コンビニの中は空調が利いていた。そこそこ快適で広く清潔、陳列棚にゃ商品が整頓されている。
「待ってください先輩」
「とっとと来い、ただでさえ時間押してんだ」
渋滞に捕まってしくった。
右手首の腕時計を見ると、約束の時間まで10分を切っていた。取引先の商社はすぐそこ、何とか間に合いそうで息を吐く。
イライラする俺に引っ付いて自動ドアを抜けたのは後輩、千里。
ちなみに下は万里、語呂合わせみてェな名前。聞いただけじゃ性別だってわかりゃしねえ。
コイツが部署にきた日の自己紹介を思い出す。親は何思って付けたんだ、と心ん中で突っ込んだ。新婚旅行で万里の長城でも行ったのか、ハネムーンベイビーか?
今日も千里はこざっぱりしたグレイのスーツを着こなし、上品な臙脂のネクタイを締めている。

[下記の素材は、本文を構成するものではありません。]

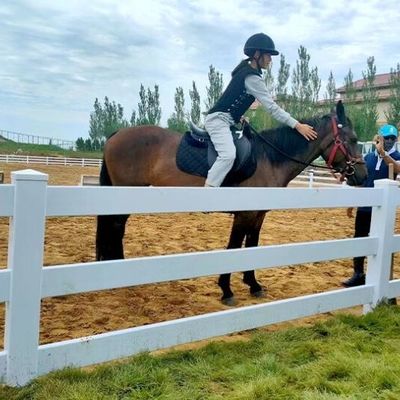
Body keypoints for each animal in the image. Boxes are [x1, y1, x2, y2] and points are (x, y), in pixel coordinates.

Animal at [96, 101, 366, 306]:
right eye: (353, 139)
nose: (362, 176)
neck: (268, 158)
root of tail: (117, 134)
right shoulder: (243, 214)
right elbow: (235, 247)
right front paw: (226, 290)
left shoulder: (258, 215)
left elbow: (251, 245)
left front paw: (253, 284)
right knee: (116, 228)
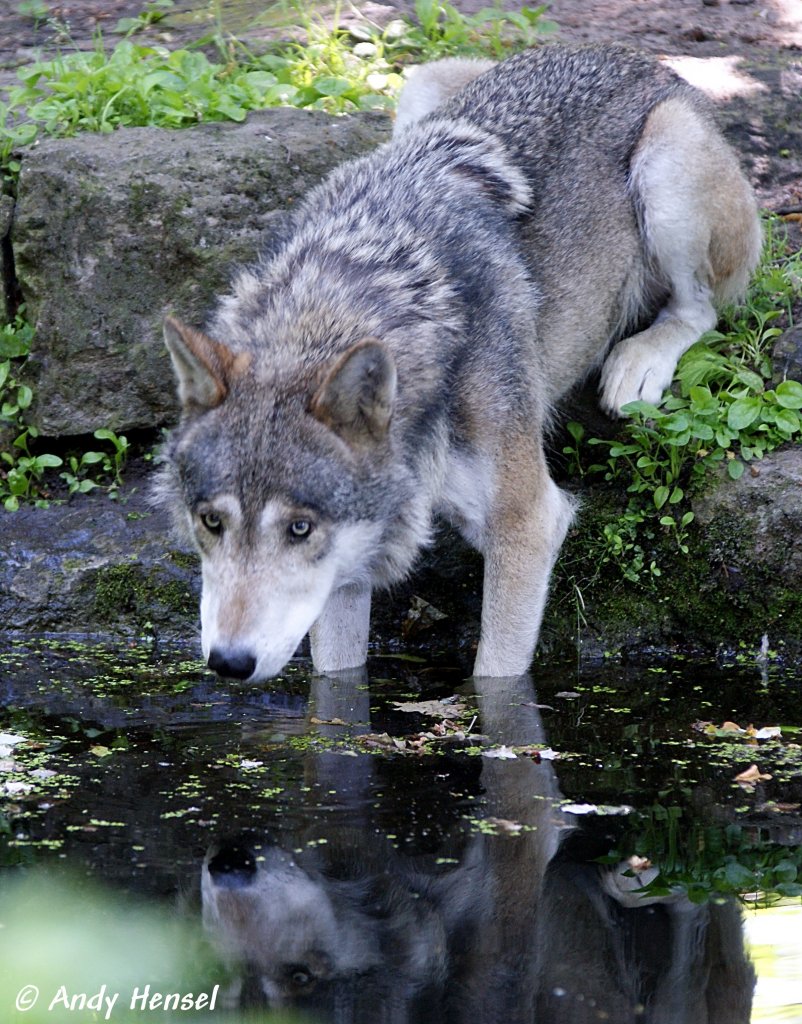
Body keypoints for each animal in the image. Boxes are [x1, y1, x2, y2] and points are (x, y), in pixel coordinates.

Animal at [159, 41, 762, 679]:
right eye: (212, 522)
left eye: (300, 528)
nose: (228, 662)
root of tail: (641, 58)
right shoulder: (348, 563)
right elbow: (338, 677)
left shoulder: (528, 523)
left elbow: (495, 675)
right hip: (420, 87)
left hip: (669, 155)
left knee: (700, 310)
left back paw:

清潔感あふれる装いと爽やかなルックスは、新入社員の模範として額に入れて飾りたいほど。おまけにイケメンときて、部署の女どもの熱い視線を一身に集めてやがる。
「何か買ってくんですか」
「手ぶらってわけにもいかねーだろ」
「お金出します」
「いいよ別に、経費で落ちるし」
コンビニに寄ったのは手土産を買うためだ。
レジの後ろには贈答用の菓子折りが数種類並んでいる。
「フルーツゼリー、パウンドケーキ、ラスク、せんべい……色々あんな。どれにするか」
「向こうの課長さんて60代前半でしたっけ。年配の方にはおせんべいでしょうか、やっぱり」
「入れ歯だったら逆効果だ」
「皆で分けるんなら個別に包装されてるものがいいでしょうか」
判断が悩ましい。こんな事なら前回会った時聞いとくんだった。
「最近の入れ歯はよくできてるって話ですよ」
「贈答品で耐久性試さねェよ」
ポーカーフェイスでボケをかます千里にあきれた一瞥をよこす。
まったく、コイツと組んで外回りなんてツイてねえ。
新人の指導係なんて面倒なだけだ。職場じゃ厳しい先輩で通ってるせいか、
「頼むよ久住くん」なんて体よく押し付けられちまった。
ぶっちゃけ、コイツは苦手だ。すごく苦手だ。
「フルーツゼリーは匙がいるしな。ケーキはくずが零れっしラスクかせんべいが無難か?お前はどう思」
どの菓子折りにすべきか真剣に検討する俺の横で、後輩はぼんやりしていた。
言葉が宙ぶらりんに途切れた俺へ向き直り、緩慢に瞬きする。
「……え?なんですか」
「ちゃんと聞いとけ」
また舌打ち。すっかり癖だ。
「じゃあラスクで決まりな。すいません、あれください」
「かしこまりました。紙袋にお詰めしますか」
「お願いします」
「どうぞ」
「ありがとうございます」
会計を済ませて紙袋を受け取る。長居は無用だ。
「行くぞ」
「僕が持ちますよ」
踵を返すと同時、ソツなく申し出る。気が利く後輩の演技なら満点。
「……わかった」
先輩に払わせたから恐縮してんだろうか、それとも点数稼ぎか?
にこやかな後輩に紙袋を手渡し、自動ドアから出る。
街路樹が植わった歩道をいくらも進まないうちに、背後で音がした。
振り返ってあ然とする。
「お前な、落とすなよ」
「すいません」
紙袋の底を払って拾い上げる。中の菓子折りは無事らしく、確認した顔に安堵が滲む。
イヤミなくらいよくできた後輩がこんなミスするなんて珍しい。心なしか元気がねえ。顔も仄赤く汗ばんでいる。
「風邪?」
「え」
正面に取って返して直球を投げれば、ぽかんとする。